• **PASSAGE TO READ**
* * * * *
But then The Celebrity Traitors did something really smart. Very early on it asked the traitors to murder a faithful in clear sight, by touching them on the face. While the other two demurred, Carr stepped up, sealing the fate of Paloma Faith for good by wiping an invisible hair off her cheek. The fact that he killed so early – and that his victim was one of his closest friends, no less – emboldened him beyond words. Before long, he took on the mantle of traitor ringleader, impatient to off as many people as he could.

Viewed in the clear light of day, this is monstrous behaviour. From one angle, the story of Alan Carr is the story of a man who was given a tiny amount of power then went wild with bloodlust. It’s a pantomime retelling of the Stanford Prison Experiment. But the thing that made Carr such an incredible traitor is that he managed to temper all this with an entire bucket of charm.
The prevailing theory among the faithfuls this year was that of the Big Dog; in essence, that if a show has the pulling power to book people as famous as Jonathan Ross and Stephen Fry, then it would be logical to assume that they would be traitors. The Big Dog Theory did for both Ross (correctly) and Fry (incorrectly) in time, while Carr avoided scrutiny altogether. This is because very little about him is outwardly aggressive. While everyone was hunting the Big Dogs, Carr was utilising the Little Puppy Theory, and winning in spades.
But let’s have a little perspective here. Carr didn’t win just because he was a good traitor. He also won because the faithfuls were collectively the most inept group of people ever to grace a television screen. This was a game with three traitors, and it took the faithfuls seven episodes to even find one. Statistically, they would have done a better job by writing everyone’s name on some sticky notes, then playing Pin the Tail on the Donkey.
Stories will be told about exactly how useless the faithfuls were this year, about how Kate Garraway and David Olusoga evaporated all the authority they’d built up over decades in the business by pursuing the stupidest line of inquiry at every turn. These are people who failed to catch Carr, even when he failed to say the words “I am a faithful” without dissolving into nervous giggles. They are fools, one and all.
So Alan Carr was always going to win The Celebrity Traitors. But he did so with such joy, such total effervescence, that he deserves to go down in history. Good luck topping that next year.
* * * * *
• **INFORMATION SHOWN**
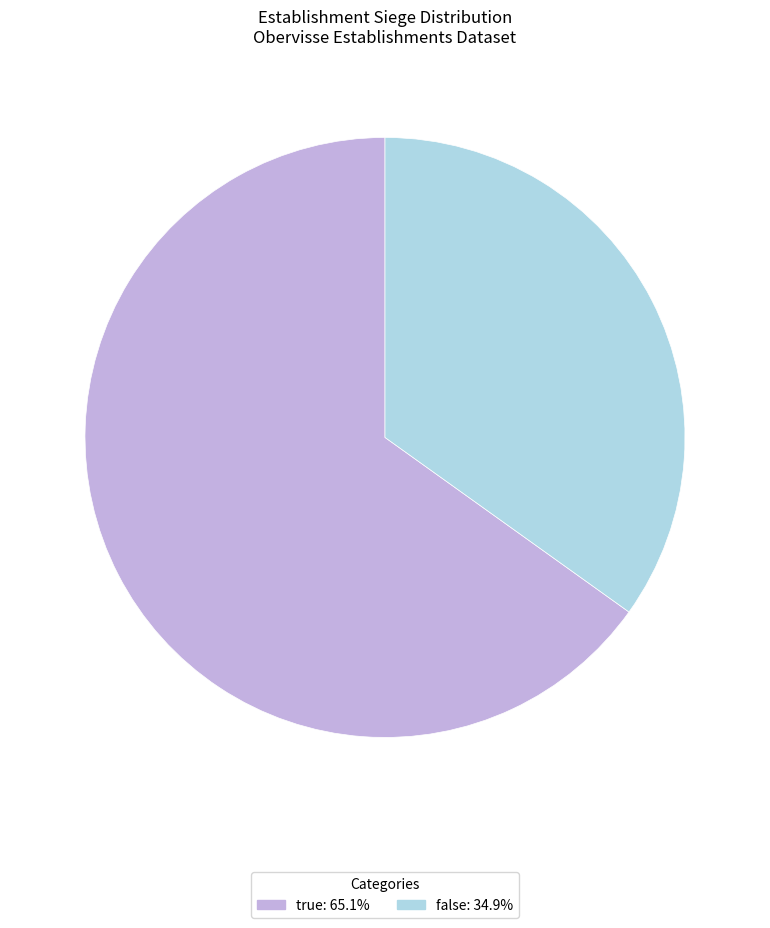

How many slices are in this pie chart?

2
* * * * *
• **ACTIVITY**
Please list every person named by full name in the passage about The Celebrity Traitors.

• **REPLY TO THE TASK**
Alan Carr, Paloma Faith, Jonathan Ross, Stephen Fry, Kate Garraway, David Olusoga